Si le Pouvoir grandit aux dépens des puissants, la plèbe doit être son éternelle alliée. La passion de l’absolutisme doit nécessairement conspirer avec la passion de l’égalité. Ce qu’a fait César en quelques années, la monarchie capétienne a mis 400 ans à l’accomplir mais c’est la même tâche et la même tactique. Des conseillers plébéiens, des soldats plébéiens, des fonctionnaires plébéiens sont les instruments du pouvoir qui se veut absolu. Quel spectacle cette montée des hommes noirs qui dévorent peu à peu la grandeur féodale. Le Pouvoir monarchique n’a pourtant point atteint sa fin logique, répugnant à détruire la noblesse toujours résistante. Lorsque se lèvera la vague démocratique, elle trouvera en Angleterre un Pouvoir tout investi de tranchées aristocratiques, au lieu qu’en France, elle s’emparera tout d’un coup d’un Pouvoir monarchique sans frein : ce qui explique assez la différence des deux démocraties.

CH XI : Le Pouvoir et les croyances

Plus les croyances d’une société sont stables et enracinées, plus les comportements sont prédéterminés, moins le Pouvoir est libre dans son action. Moins une société est évoluée, plus sainte est la Coutume. Chaque peuple en marche vers la civilisation a eu son Livre de Dieu, condition de son progrès. Un Pouvoir qui définit le Bien et le Juste est tout autrement absolu qu’un Pouvoir qui trouve le Bien et le Juste définis par une autorité surnaturelle. La Loi-Commandement reçue d’en haut s’accompagne de lois-règlements faites par les hommes. Une nation peut se passer de toute puissance législative, la jurisprudence ecclésiastique en tenant lieu. Plus les conduites se développent hors d’un conformisme primitif, plus elles donnent lieu à des heurts d’où la nécessité de décisions particulières (judiciaires) ou générales (législatives). Les deux sources du Droit : un Droit Objectif de caractère religieux et un Droit Objectif de caractère utilitaire.
Lorsque nous voyons le Pouvoir faire des lois avec le concours du peuple ou d’une assemblée, nous l’interprétons comme une restriction du Pouvoir. Loin d’entraver une liberté qu’il n’avait point, il permet au contraire à l’activité gouvernementale de s’étendre. On ne fait d’abord que constater la coutume puis on introduit des lois innovatrices présentées comme des retours aux bons usages anciens. La superstition, dit-on, était le soutien de trône et l’offensive rationaliste, donc, ébranle le Pouvoir et pourtant l’ébranlement des croyances du XVIe au XVIIIe s. coïncide avec l’élévation des monarchies absolues. Une fois l’homme déclaré mesure de toutes choses, il n’y a plus ni Vrai, ni Bien, ni Juste, mais seulement des opinions dont le conflit ne peut être tranché que par la force politique. Le siècle du rationalisme est celui des despotes éclairés.

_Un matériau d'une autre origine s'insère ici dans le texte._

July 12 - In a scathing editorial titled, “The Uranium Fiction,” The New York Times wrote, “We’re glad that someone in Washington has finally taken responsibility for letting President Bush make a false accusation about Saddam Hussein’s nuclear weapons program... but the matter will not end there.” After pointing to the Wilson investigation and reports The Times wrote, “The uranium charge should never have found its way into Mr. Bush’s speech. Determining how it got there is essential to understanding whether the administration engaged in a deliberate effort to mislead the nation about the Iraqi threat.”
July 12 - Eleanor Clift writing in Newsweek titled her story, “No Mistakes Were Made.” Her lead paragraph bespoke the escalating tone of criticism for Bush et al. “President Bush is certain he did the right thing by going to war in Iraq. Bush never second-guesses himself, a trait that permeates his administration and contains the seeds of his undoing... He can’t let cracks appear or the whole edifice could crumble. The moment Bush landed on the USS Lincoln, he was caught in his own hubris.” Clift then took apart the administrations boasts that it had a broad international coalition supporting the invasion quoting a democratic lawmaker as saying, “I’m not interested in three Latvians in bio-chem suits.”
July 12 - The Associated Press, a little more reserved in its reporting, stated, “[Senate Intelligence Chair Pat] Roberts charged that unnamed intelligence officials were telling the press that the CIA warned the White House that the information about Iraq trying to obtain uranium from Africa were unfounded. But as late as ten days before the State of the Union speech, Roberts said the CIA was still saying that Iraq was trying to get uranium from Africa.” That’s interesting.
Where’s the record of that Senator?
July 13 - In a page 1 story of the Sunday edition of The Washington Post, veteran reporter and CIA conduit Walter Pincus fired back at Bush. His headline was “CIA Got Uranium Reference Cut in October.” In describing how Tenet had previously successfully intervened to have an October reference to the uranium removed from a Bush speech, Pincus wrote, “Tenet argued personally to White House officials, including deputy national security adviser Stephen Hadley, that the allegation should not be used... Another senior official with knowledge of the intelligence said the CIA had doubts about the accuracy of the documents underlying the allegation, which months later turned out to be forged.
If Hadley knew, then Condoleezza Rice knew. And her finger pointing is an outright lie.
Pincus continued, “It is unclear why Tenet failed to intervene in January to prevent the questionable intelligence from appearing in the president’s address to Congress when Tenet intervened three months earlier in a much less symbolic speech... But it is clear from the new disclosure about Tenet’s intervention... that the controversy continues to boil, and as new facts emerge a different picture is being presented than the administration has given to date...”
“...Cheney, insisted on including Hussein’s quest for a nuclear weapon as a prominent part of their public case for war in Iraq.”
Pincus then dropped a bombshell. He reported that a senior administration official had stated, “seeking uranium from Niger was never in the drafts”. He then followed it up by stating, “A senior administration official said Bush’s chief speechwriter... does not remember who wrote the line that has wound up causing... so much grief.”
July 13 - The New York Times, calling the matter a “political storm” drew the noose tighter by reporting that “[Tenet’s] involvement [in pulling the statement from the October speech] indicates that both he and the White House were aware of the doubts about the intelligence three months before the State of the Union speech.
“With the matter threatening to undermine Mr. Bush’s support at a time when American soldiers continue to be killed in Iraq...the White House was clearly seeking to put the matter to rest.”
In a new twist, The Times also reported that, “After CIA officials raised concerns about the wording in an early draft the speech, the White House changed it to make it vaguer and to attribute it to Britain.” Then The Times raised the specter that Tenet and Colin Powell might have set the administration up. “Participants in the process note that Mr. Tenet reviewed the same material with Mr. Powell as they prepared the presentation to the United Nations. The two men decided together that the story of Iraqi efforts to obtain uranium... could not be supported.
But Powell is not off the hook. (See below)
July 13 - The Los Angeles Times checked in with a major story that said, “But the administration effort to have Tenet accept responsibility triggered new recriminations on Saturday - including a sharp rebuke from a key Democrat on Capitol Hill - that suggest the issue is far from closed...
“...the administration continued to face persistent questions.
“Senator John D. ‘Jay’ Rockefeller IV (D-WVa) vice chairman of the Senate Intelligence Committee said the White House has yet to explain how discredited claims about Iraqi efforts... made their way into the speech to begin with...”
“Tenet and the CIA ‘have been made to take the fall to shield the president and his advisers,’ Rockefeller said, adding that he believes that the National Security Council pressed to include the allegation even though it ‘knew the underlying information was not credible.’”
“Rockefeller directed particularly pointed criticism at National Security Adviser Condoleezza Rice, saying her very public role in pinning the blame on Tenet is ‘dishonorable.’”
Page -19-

LIVRE V : Le Pouvoir change d’aspect mais non de nature

CH XII : Des révolutions

Les Cromwell ou les Staline ne sont pas conséquences fortuites mais bien le terme fatal des révolutions. Les débuts des révolutions offrent un charme inexplicable : l’événement va tout réparer, tout exaucer et tout accomplir. La Révolution française affranchit les paysans mais les force à porter un fusil, elle supprime les lettres de cachet mais élève la guillotine. Par la révolution de 1917, un pouvoir bien plus étendu que celui du tsar permet de regagner et au-delà le terrain que l’Empire avait perdu. On ne peut citer aucune révolution qui ait renversé un despote véritable (Charles 1er et non Henri VIII, Louis XVI et non Louis XIV, Nicolas II et non Pierre le Grand). Ils sont morts non de leur tyrannie mais de leur faiblesse.
La révolution établit une tyrannie d’autant plus complète que la liquidation aristocratique a été plus poussée. Les populations ne voulaient plus d’intendants royaux mais s’administrer elles-mêmes sur le plan local mais la Constituante détruit les unités historiques qui avaient la capacité et la volonté de gouverner. La Révolution a écrasé les droits qu’elle prétendait exalter. Dès janvier 1790, tout acte des tribunaux tendant à contrarier le mouvement de l’administration est déclaré inconstitutionnel. Ce sont des élections renouvelées pour choisir les juges mais le peuple ne choisit jamais assez au gré du Pouvoir et ses choix sont épurés a posteriori. En l’an VIII, le Pouvoir s’attribue la nomination des juges. Lénine déclare l’État foncièrement mauvais et il édifie un formidable appareil de contrainte en Russie.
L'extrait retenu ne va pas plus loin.